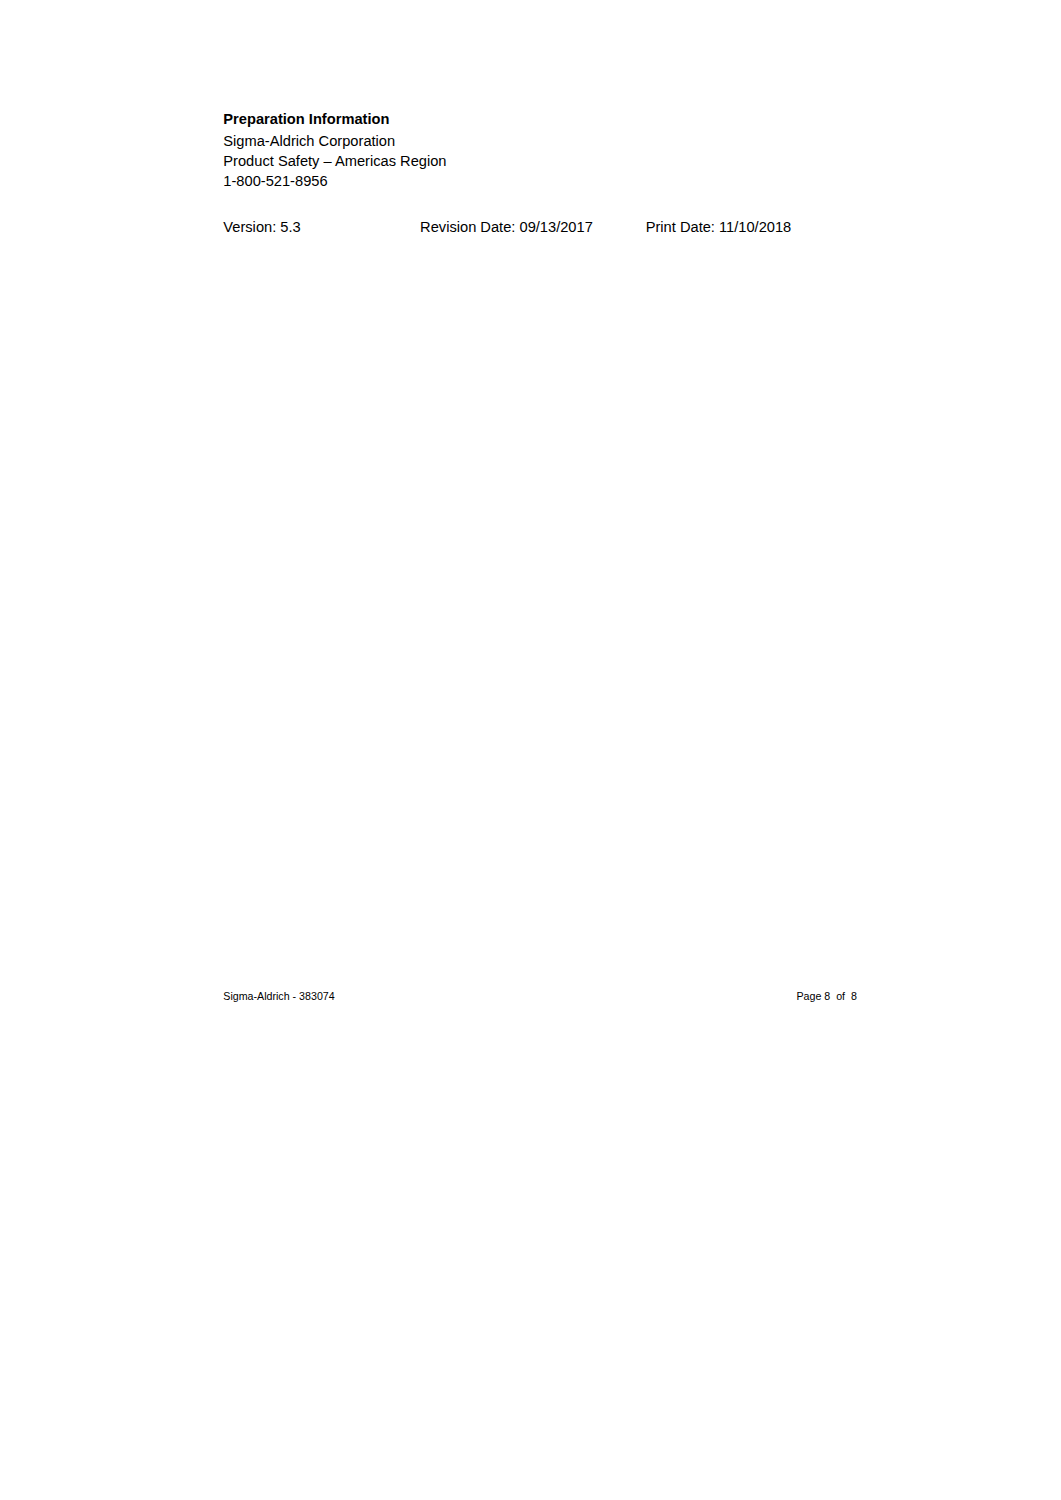Preparation Information
Sigma-Aldrich Corporation
Product Safety – Americas Region
1-800-521-8956
Version: 5.3
Revision Date: 09/13/2017
Print Date: 11/10/2018
Sigma-Aldrich - 383074
Page 8 of 8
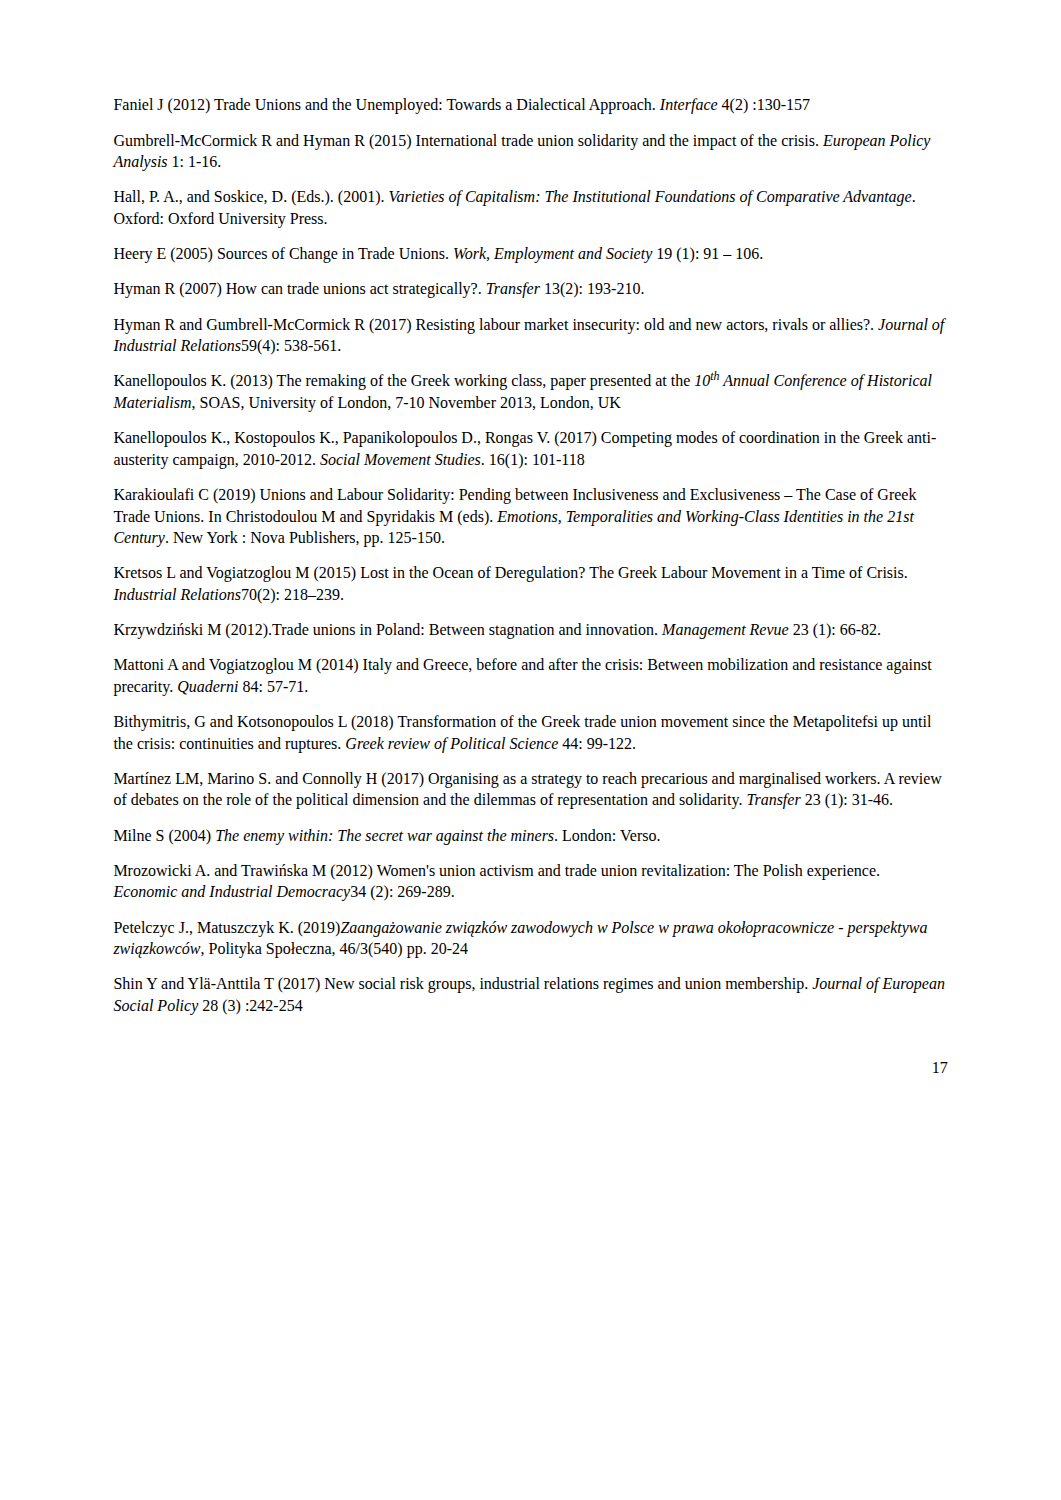Faniel J (2012) Trade Unions and the Unemployed: Towards a Dialectical Approach. Interface 4(2) :130-157
Gumbrell-McCormick R and Hyman R (2015) International trade union solidarity and the impact of the crisis. European Policy Analysis 1: 1-16.
Hall, P. A., and Soskice, D. (Eds.). (2001). Varieties of Capitalism: The Institutional Foundations of Comparative Advantage. Oxford: Oxford University Press.
Heery E (2005) Sources of Change in Trade Unions. Work, Employment and Society 19 (1): 91 – 106.
Hyman R (2007) How can trade unions act strategically?. Transfer 13(2): 193-210.
Hyman R and Gumbrell-McCormick R (2017) Resisting labour market insecurity: old and new actors, rivals or allies?. Journal of Industrial Relations59(4): 538-561.
Kanellopoulos K. (2013) The remaking of the Greek working class, paper presented at the 10th Annual Conference of Historical Materialism, SOAS, University of London, 7-10 November 2013, London, UK
Kanellopoulos K., Kostopoulos K., Papanikolopoulos D., Rongas V. (2017) Competing modes of coordination in the Greek anti-austerity campaign, 2010-2012. Social Movement Studies. 16(1): 101-118
Karakioulafi C (2019) Unions and Labour Solidarity: Pending between Inclusiveness and Exclusiveness – The Case of Greek Trade Unions. In Christodoulou M and Spyridakis M (eds). Emotions, Temporalities and Working-Class Identities in the 21st Century. New York : Nova Publishers, pp. 125-150.
Kretsos L and Vogiatzoglou M (2015) Lost in the Ocean of Deregulation? The Greek Labour Movement in a Time of Crisis. Industrial Relations70(2): 218–239.
Krzywdziński M (2012).Trade unions in Poland: Between stagnation and innovation. Management Revue 23 (1): 66-82.
Mattoni A and Vogiatzoglou M (2014) Italy and Greece, before and after the crisis: Between mobilization and resistance against precarity. Quaderni 84: 57-71.
Bithymitris, G and Kotsonopoulos L (2018) Transformation of the Greek trade union movement since the Metapolitefsi up until the crisis: continuities and ruptures. Greek review of Political Science 44: 99-122.
Martínez LM, Marino S. and Connolly H (2017) Organising as a strategy to reach precarious and marginalised workers. A review of debates on the role of the political dimension and the dilemmas of representation and solidarity. Transfer 23 (1): 31-46.
Milne S (2004) The enemy within: The secret war against the miners. London: Verso.
Mrozowicki A. and Trawińska M (2012) Women's union activism and trade union revitalization: The Polish experience. Economic and Industrial Democracy34 (2): 269-289.
Petelczyc J., Matuszczyk K. (2019)Zaangażowanie związków zawodowych w Polsce w prawa okołopracownicze - perspektywa związkowców, Polityka Społeczna, 46/3(540) pp. 20-24
Shin Y and Ylä-Anttila T (2017) New social risk groups, industrial relations regimes and union membership. Journal of European Social Policy 28 (3) :242-254
17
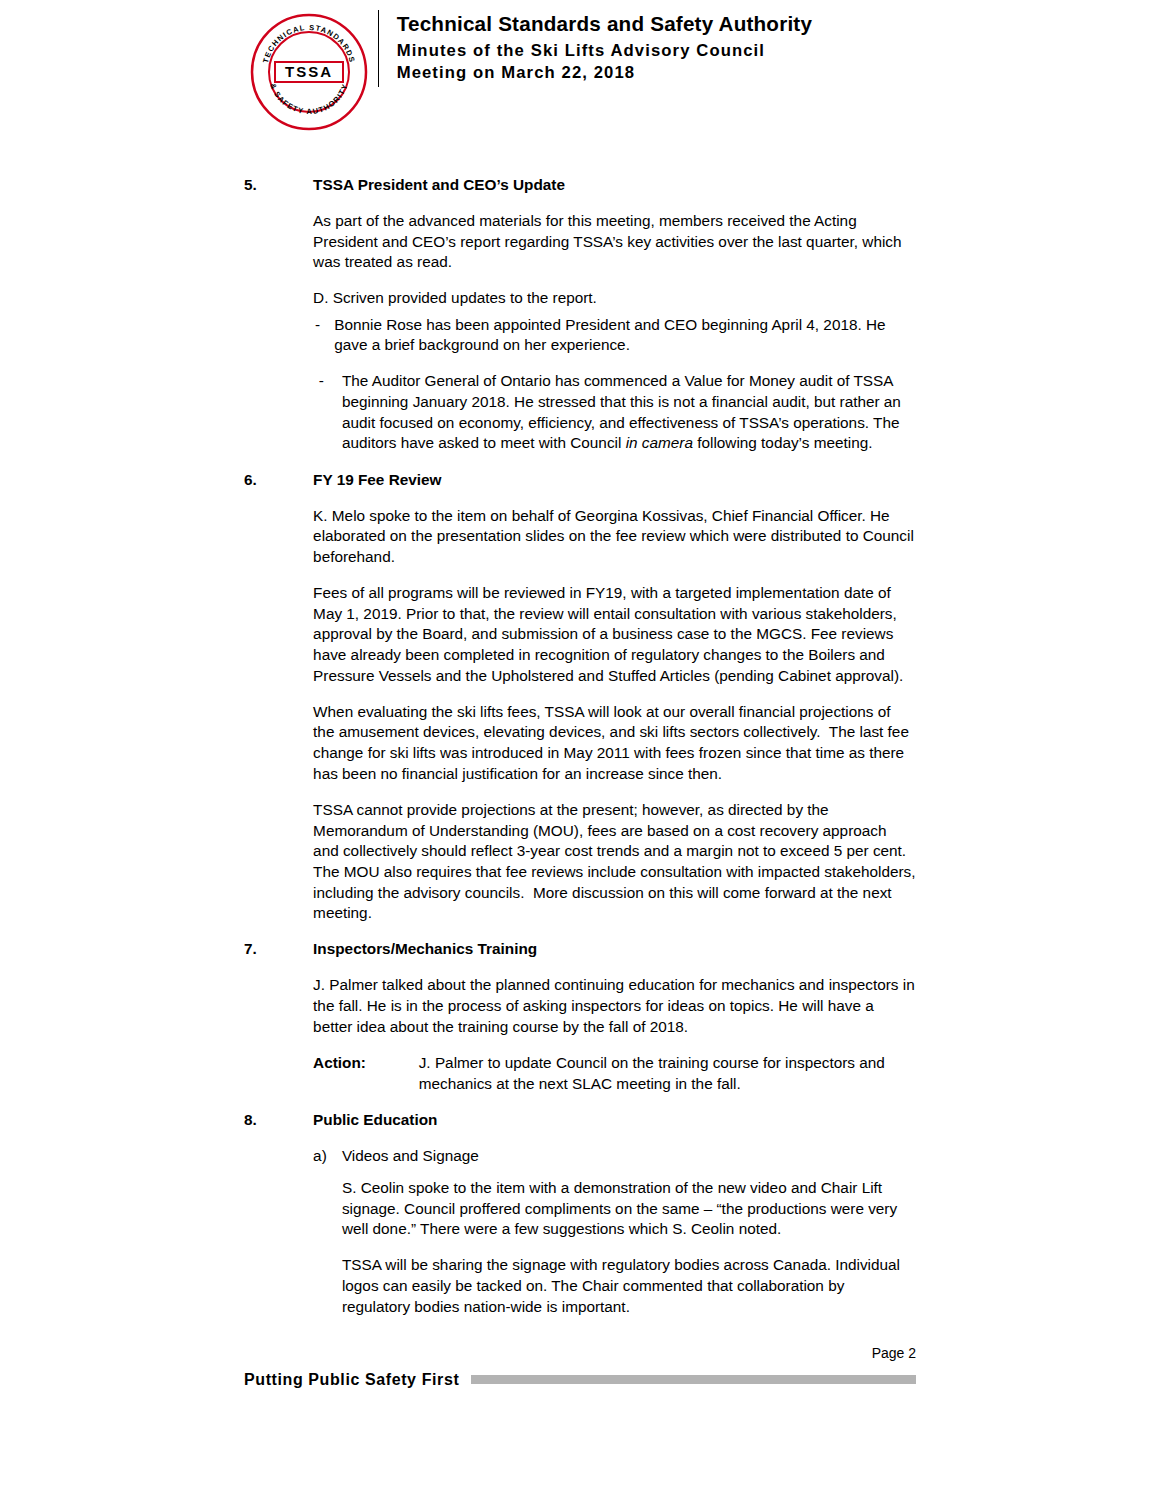TSSA TECHNICAL STANDARDS & SAFETY AUTHORITY
Technical Standards and Safety Authority
Minutes of the Ski Lifts Advisory Council
Meeting on March 22, 2018
5.
TSSA President and CEO’s Update
As part of the advanced materials for this meeting, members received the Acting President and CEO’s report regarding TSSA’s key activities over the last quarter, which was treated as read.
D. Scriven provided updates to the report.
Bonnie Rose has been appointed President and CEO beginning April 4, 2018. He gave a brief background on her experience.
The Auditor General of Ontario has commenced a Value for Money audit of TSSA beginning January 2018. He stressed that this is not a financial audit, but rather an audit focused on economy, efficiency, and effectiveness of TSSA’s operations. The auditors have asked to meet with Council in camera following today’s meeting.
6.
FY 19 Fee Review
K. Melo spoke to the item on behalf of Georgina Kossivas, Chief Financial Officer. He elaborated on the presentation slides on the fee review which were distributed to Council beforehand.
Fees of all programs will be reviewed in FY19, with a targeted implementation date of May 1, 2019. Prior to that, the review will entail consultation with various stakeholders, approval by the Board, and submission of a business case to the MGCS. Fee reviews have already been completed in recognition of regulatory changes to the Boilers and Pressure Vessels and the Upholstered and Stuffed Articles (pending Cabinet approval).
When evaluating the ski lifts fees, TSSA will look at our overall financial projections of the amusement devices, elevating devices, and ski lifts sectors collectively. The last fee change for ski lifts was introduced in May 2011 with fees frozen since that time as there has been no financial justification for an increase since then.
TSSA cannot provide projections at the present; however, as directed by the Memorandum of Understanding (MOU), fees are based on a cost recovery approach and collectively should reflect 3-year cost trends and a margin not to exceed 5 per cent. The MOU also requires that fee reviews include consultation with impacted stakeholders, including the advisory councils. More discussion on this will come forward at the next meeting.
7.
Inspectors/Mechanics Training
J. Palmer talked about the planned continuing education for mechanics and inspectors in the fall. He is in the process of asking inspectors for ideas on topics. He will have a better idea about the training course by the fall of 2018.
Action:
J. Palmer to update Council on the training course for inspectors and mechanics at the next SLAC meeting in the fall.
8.
Public Education
Videos and Signage
S. Ceolin spoke to the item with a demonstration of the new video and Chair Lift signage. Council proffered compliments on the same – “the productions were very well done.” There were a few suggestions which S. Ceolin noted.
TSSA will be sharing the signage with regulatory bodies across Canada. Individual logos can easily be tacked on. The Chair commented that collaboration by regulatory bodies nation-wide is important.
Page 2
Putting Public Safety First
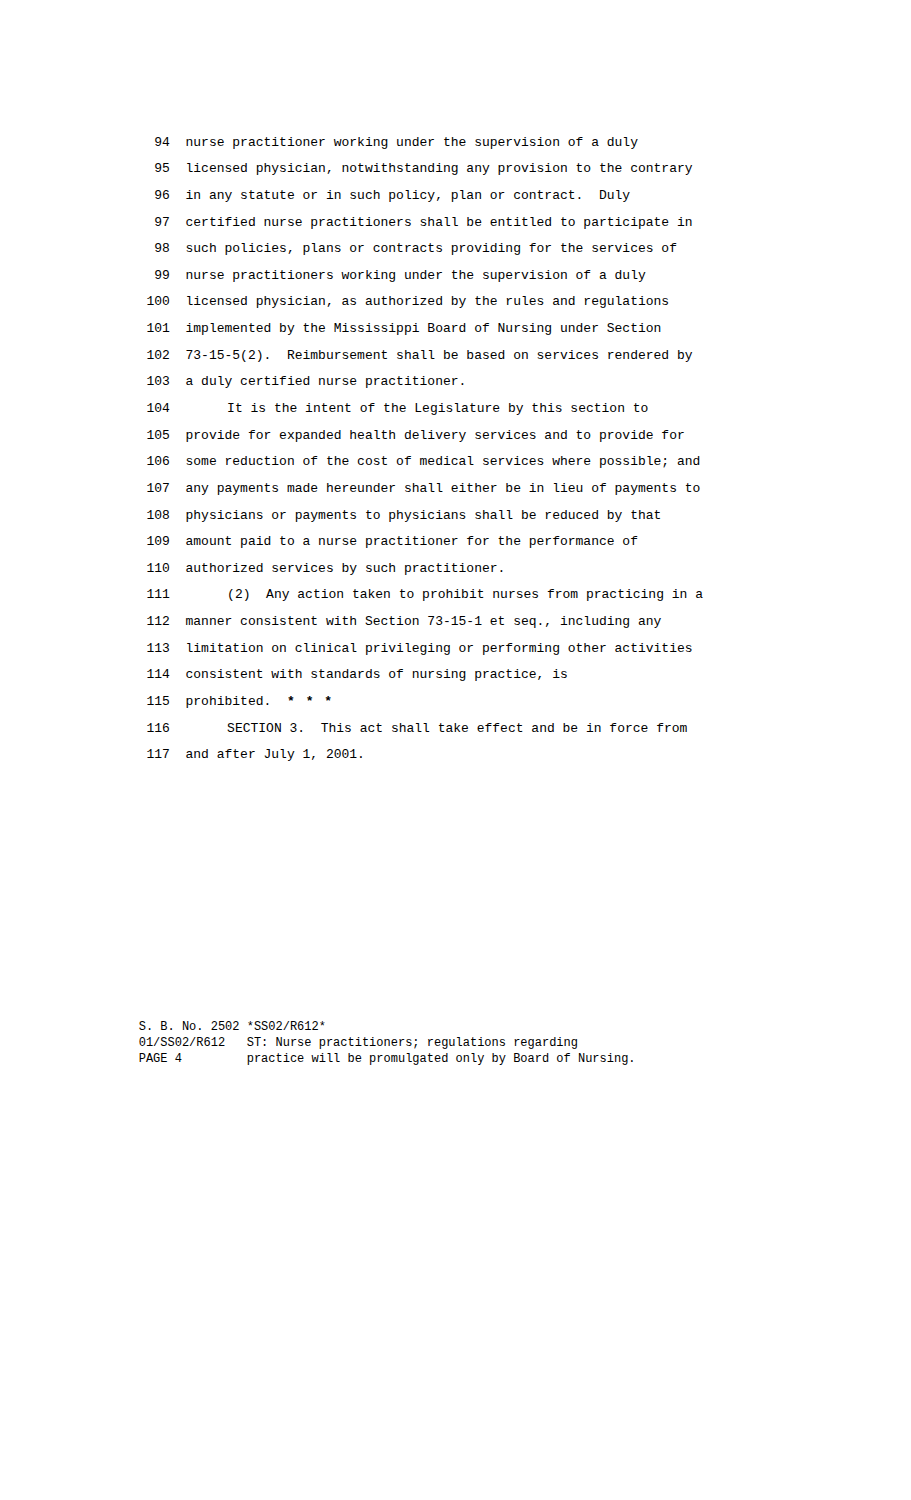nurse practitioner working under the supervision of a duly
licensed physician, notwithstanding any provision to the contrary
in any statute or in such policy, plan or contract. Duly
certified nurse practitioners shall be entitled to participate in
such policies, plans or contracts providing for the services of
nurse practitioners working under the supervision of a duly
licensed physician, as authorized by the rules and regulations
implemented by the Mississippi Board of Nursing under Section
73-15-5(2). Reimbursement shall be based on services rendered by
a duly certified nurse practitioner.
It is the intent of the Legislature by this section to
provide for expanded health delivery services and to provide for
some reduction of the cost of medical services where possible; and
any payments made hereunder shall either be in lieu of payments to
physicians or payments to physicians shall be reduced by that
amount paid to a nurse practitioner for the performance of
authorized services by such practitioner.
(2) Any action taken to prohibit nurses from practicing in a
manner consistent with Section 73-15-1 et seq., including any
limitation on clinical privileging or performing other activities
consistent with standards of nursing practice, is
prohibited. * * *
SECTION 3. This act shall take effect and be in force from
and after July 1, 2001.
| S. B. No. 2502 | *SS02/R612* |
| 01/SS02/R612 | ST: Nurse practitioners; regulations regarding |
| PAGE 4 | practice will be promulgated only by Board of Nursing. |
........
- WHAT IS BEING ASKED -
For the entries shown above, tally every line containing the word "Vogiatzoglou". Report the tally and nothing else.

- RESPONSE TO THE TASK -
2